It is fantastic that CARE’s Village Savings and Loan Associations have been recognised in the report as a ‘multi-dimensional approach to financial inclusion for poor women’ (p.73). These savings groups comprised mostly of women have been run by CARE since 1991, and now many organisations are supporting 11.5 million people worldwide to save, grow businesses, guard against economic shocks, and connect to the formal financial system. See my blog here for more on the life-changing impacts of savings groups.
What’s in the report
The report lists a lack of financial, digital and property rights among four overarching systemic constraints to the economic empowerment of women. The other constraints include: adverse social norms; discriminatory law and lack of legal protection; and the failure to recognise, reduce and redistribute unpaid household work and care.

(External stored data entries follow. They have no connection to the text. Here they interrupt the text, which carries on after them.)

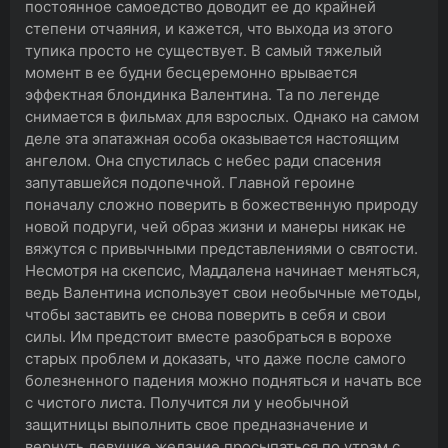
постоянное самоедство доводит ее до крайней
степени отчаяния, и кажется, что выхода из этого
тупика просто не существует. В самый тяжелый
момент в ее будни бесцеремонно врывается
эффектная блондинка Валентина. Та по легенде
снимается в фильмах для взрослых. Однако на самом
деле эта эпатажная особа оказывается настоящим
ангелом. Она спустилась с небес ради спасения
запутавшейся подопечной. Главной героине
поначалу сложно поверить в божественную природу
новой подруги, чей образ жизни и манеры никак не
вяжутся с привычными представлениями о святости.
Несмотря на скепсис, Маддалена начинает меняться,
ведь Валентина использует свои необычные методы,
чтобы заставить ее снова поверить в себя и свои
силы. Им предстоит вместе разобраться в ворохе
старых проблем и доказать, что даже после самого
болезненного падения можно подняться и начать все
с чистого листа. Получится ли у необычной
защитницы выполнить свое предназначение и
вернуть девушке желание просыпаться по утрам с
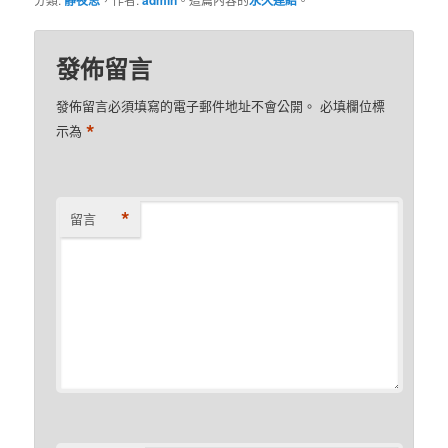
静夜思
admin
永久連結
發佈留言
發佈留言必須填寫的電子郵件地址不會公開。
必填欄位標
*
示為
*
留言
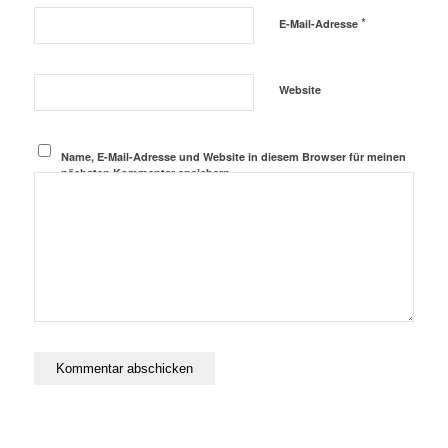
*
E-Mail-Adresse
Website
Name, E-Mail-Adresse und Website in diesem Browser für meinen
nächsten Kommentar speichern.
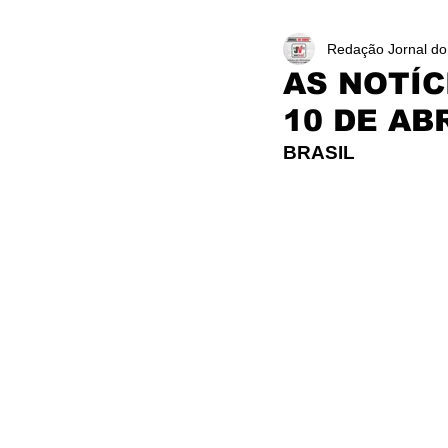
Redação Jornal do
AS NOTÍC
10 DE AB
BRASIL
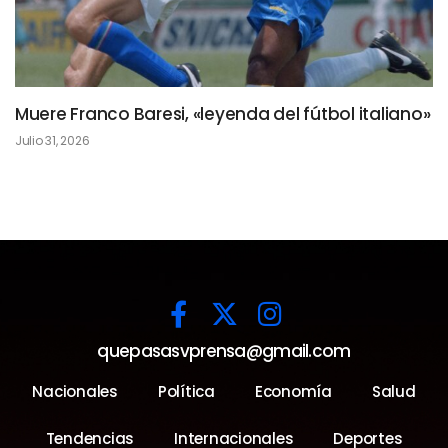
Muere Franco Baresi, «leyenda del fútbol italiano»
Julio 31, 2026
quepasasvprensa@gmail.com
Nacionales
Política
Economía
Salud
Tendencias
Internacionales
Deportes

In response the UN High Level Panel members have identified ‘seven primary drivers’ to make rapid change, accompanied by a call to action for all sectors (especially governments) to act now, by:
- Tackling adverse norms and promoting positive role models
- Ensuring legal protection and reforming discriminatory laws and regulations
- Recognising, reducing and redistributing unpaid work and care
- Building assets – digital, financial and property
- Changing business culture and practice
- Improving public sector practices in employment and procurement
- Strengthening visibility, collective voice and representation
Time for action
CARE welcomes the report because urgent global action is needed to address the long list of economic and gender barriers stopping women from realising their full potential (see CARE’s women’s economic empowerment strategy for detail). No more can widespread and persistent gender gaps in women’s economic opportunities and rights be tolerated.
This is why, at the launch of the HLP report at the UN headquarters, we voiced our commitment to ensure 30 million women have greater access to and control over economic resources by 2020. We’ll do this through our ongoing work strengthening women’s role as producers, workers, entrepreneurs and consumers.
To make real change in the lives of women, we need recommendations grounded with gender transformative approaches. The report has been criticised as too one-dimensional – including policy recommendations – and yes, it’s better to have them like this than not at all; but if social norms lag behind, nothing will change for women’s equality.
Why the need for a report?
At the moment the global community is way off realising the concrete Sustainable Development Goal targets for gender equality by the year 2030 – of which women’s economic empowerment is considered central for achieving inclusive growth.
Secretary General Ban Ki Moon called for this report back in January 2016 in order to rapidly accelerate progress and mobilise the global community to expand women’s economic opportunities, to ‘move from the pages of UN documents into the lives of women’ and achieve the SDGS. As the report puts it, women’s economic empowerment is:
the right thing to do and the smart thing to do: gender equality is a matter of basic human rights, and women’s economic empowerment can generate huge gains for human development, economic growth and business
Huge gains for human development, economic growth and business: that’s what we call a win-win-win. Now it’s time to make it happen.